TO DO:
Where the data below has the string "public", return the whole line.

DATA RECORDS:
*****

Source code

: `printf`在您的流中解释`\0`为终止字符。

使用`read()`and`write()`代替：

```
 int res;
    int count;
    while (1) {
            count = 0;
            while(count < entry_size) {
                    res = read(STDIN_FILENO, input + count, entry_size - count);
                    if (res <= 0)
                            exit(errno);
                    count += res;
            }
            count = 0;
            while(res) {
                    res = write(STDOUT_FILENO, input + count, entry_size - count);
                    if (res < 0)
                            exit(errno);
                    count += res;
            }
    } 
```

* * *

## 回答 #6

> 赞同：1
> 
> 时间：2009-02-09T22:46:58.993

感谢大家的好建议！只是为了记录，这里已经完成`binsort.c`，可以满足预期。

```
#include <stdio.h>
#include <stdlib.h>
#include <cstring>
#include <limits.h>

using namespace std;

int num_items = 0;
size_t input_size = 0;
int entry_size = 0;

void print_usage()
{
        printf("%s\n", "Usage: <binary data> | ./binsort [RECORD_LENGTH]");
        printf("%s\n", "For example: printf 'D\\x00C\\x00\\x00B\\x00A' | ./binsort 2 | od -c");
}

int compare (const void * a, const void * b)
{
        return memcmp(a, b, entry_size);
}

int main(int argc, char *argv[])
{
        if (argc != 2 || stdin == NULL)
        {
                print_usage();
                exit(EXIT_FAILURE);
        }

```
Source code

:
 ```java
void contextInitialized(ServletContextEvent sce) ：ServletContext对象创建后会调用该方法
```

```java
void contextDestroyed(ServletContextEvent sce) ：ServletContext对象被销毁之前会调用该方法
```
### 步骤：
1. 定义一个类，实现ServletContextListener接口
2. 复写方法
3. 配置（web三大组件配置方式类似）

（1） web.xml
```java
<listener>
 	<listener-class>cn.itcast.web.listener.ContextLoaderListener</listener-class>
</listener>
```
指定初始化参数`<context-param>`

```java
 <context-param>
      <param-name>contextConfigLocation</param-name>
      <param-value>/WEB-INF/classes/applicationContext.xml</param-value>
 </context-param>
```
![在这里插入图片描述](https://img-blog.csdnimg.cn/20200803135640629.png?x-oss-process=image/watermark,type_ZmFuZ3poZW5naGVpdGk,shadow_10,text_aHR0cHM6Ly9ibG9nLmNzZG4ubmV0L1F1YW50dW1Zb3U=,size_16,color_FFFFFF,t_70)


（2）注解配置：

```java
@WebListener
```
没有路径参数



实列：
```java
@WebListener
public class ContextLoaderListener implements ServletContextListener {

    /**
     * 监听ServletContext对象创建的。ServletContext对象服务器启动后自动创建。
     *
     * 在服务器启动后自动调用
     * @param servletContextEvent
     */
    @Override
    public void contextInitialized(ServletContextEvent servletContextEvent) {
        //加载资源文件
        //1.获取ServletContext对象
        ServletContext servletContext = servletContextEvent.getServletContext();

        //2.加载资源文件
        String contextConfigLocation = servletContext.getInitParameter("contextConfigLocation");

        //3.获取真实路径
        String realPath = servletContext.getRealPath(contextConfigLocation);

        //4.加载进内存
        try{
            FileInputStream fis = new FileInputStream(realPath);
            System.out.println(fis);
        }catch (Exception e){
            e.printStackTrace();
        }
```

*****

YOUR RESPONSE:
public class ContextLoaderListener implements ServletContextListener {
    public void contextInitialized(ServletContextEvent servletContextEvent) {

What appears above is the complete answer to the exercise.